- _Exercise_: Look for the word "Prerequisites" in the data below, and copy every line that holds it.

┏━━

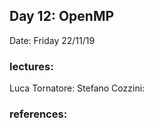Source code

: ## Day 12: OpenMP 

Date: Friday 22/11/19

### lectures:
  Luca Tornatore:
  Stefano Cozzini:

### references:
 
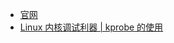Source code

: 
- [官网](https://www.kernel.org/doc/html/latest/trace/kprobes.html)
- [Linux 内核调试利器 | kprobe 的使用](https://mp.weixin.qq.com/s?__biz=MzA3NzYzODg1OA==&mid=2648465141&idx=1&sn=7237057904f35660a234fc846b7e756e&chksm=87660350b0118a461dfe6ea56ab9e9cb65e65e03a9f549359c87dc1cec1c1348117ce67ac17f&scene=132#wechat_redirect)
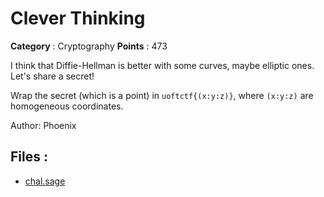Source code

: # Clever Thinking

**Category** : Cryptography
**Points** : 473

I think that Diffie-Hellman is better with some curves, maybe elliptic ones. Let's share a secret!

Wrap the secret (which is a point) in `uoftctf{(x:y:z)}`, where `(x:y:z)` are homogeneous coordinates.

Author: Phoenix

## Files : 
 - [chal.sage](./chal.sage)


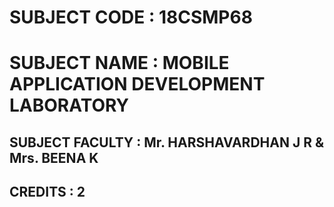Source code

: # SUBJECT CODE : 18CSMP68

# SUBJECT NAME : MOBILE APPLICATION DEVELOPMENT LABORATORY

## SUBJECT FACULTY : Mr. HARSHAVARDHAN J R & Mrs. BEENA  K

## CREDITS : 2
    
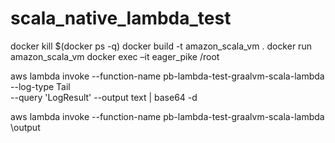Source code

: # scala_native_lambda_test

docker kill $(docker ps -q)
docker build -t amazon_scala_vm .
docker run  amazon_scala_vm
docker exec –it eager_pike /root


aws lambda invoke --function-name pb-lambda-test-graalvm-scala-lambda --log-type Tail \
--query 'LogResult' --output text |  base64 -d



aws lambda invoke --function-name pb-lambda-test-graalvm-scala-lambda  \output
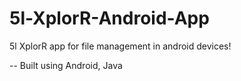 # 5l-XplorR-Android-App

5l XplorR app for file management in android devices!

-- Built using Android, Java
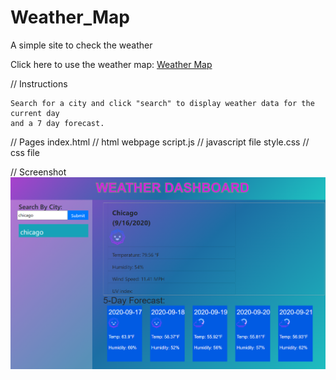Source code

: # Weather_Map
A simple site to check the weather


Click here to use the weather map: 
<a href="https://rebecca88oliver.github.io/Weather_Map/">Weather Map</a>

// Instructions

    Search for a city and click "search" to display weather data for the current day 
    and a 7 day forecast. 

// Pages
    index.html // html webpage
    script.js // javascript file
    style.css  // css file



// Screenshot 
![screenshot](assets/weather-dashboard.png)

┗━━
┏━━

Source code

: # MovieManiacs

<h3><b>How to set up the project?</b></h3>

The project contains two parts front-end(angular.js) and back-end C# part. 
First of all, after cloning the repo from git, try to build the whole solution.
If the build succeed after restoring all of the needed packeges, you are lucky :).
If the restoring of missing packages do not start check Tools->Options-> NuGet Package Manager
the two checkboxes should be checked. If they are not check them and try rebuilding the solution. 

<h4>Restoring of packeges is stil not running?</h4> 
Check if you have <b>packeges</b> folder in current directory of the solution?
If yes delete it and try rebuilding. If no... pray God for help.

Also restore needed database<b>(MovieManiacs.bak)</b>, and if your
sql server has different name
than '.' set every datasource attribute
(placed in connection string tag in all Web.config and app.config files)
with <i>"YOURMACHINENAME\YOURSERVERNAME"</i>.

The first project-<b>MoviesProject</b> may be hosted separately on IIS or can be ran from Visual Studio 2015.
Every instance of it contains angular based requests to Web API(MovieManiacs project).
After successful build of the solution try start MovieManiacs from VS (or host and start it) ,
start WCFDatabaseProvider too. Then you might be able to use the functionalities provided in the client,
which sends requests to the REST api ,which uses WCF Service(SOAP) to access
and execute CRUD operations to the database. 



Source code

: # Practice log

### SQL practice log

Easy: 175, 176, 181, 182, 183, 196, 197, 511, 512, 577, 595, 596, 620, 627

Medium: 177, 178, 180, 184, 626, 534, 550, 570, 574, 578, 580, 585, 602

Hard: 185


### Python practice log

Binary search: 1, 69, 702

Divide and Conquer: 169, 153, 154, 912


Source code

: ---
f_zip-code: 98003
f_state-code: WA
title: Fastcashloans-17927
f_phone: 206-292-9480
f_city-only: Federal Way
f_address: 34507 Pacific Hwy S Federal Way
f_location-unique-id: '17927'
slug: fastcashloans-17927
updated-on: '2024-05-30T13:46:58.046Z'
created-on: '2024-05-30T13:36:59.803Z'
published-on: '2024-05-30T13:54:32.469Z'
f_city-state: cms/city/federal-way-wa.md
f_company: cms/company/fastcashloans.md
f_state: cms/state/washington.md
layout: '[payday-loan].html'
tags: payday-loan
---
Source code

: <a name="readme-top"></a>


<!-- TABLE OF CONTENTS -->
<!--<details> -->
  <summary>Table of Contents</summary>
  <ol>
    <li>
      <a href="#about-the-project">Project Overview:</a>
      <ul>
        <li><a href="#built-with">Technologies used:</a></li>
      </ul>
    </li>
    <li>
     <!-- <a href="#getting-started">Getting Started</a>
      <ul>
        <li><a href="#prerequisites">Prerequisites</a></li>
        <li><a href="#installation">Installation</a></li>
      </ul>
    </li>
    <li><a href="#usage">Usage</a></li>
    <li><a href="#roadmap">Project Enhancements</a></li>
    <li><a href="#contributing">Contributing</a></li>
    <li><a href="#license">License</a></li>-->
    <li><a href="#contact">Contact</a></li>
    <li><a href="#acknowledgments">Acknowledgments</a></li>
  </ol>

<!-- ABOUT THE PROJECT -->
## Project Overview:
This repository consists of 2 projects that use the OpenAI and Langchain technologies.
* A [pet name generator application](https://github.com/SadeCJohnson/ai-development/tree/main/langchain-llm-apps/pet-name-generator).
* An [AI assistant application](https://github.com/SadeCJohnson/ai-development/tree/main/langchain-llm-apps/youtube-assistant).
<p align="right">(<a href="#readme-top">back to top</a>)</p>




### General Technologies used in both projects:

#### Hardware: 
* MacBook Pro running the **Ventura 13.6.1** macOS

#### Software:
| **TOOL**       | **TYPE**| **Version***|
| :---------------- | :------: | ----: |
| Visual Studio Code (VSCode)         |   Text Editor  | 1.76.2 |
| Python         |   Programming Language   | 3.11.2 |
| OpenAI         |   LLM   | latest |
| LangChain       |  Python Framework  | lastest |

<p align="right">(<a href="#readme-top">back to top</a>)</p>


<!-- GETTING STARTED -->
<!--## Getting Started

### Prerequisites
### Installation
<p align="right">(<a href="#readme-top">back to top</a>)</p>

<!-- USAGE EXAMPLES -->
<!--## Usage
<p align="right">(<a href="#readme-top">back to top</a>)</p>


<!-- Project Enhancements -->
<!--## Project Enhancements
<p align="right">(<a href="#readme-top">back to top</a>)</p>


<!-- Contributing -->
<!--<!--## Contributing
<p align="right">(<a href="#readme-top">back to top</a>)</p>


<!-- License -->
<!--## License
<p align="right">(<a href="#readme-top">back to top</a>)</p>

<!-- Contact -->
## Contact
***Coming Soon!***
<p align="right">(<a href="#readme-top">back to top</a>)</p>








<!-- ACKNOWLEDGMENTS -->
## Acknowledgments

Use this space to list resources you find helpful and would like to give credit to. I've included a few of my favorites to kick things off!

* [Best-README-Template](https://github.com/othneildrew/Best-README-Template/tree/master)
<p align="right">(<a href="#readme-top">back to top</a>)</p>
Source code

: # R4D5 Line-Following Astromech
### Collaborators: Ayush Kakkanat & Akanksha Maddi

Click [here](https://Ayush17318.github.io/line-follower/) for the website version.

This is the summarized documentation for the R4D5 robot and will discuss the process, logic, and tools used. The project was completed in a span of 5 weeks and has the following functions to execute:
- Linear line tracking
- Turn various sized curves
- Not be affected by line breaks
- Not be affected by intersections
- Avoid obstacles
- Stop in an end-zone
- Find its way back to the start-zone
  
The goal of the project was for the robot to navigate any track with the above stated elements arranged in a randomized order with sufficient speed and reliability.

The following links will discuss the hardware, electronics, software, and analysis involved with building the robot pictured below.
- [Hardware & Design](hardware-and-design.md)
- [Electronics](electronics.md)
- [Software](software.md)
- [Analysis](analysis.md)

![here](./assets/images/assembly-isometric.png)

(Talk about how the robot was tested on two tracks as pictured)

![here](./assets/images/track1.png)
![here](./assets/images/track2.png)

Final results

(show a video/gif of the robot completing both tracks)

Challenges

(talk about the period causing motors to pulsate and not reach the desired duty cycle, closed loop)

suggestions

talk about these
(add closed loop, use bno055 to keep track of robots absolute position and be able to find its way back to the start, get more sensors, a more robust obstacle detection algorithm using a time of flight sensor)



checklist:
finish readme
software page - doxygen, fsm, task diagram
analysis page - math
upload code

┗━━

- _Your solution_:
        <li><a href="#prerequisites">Prerequisites</a></li>
### Prerequisites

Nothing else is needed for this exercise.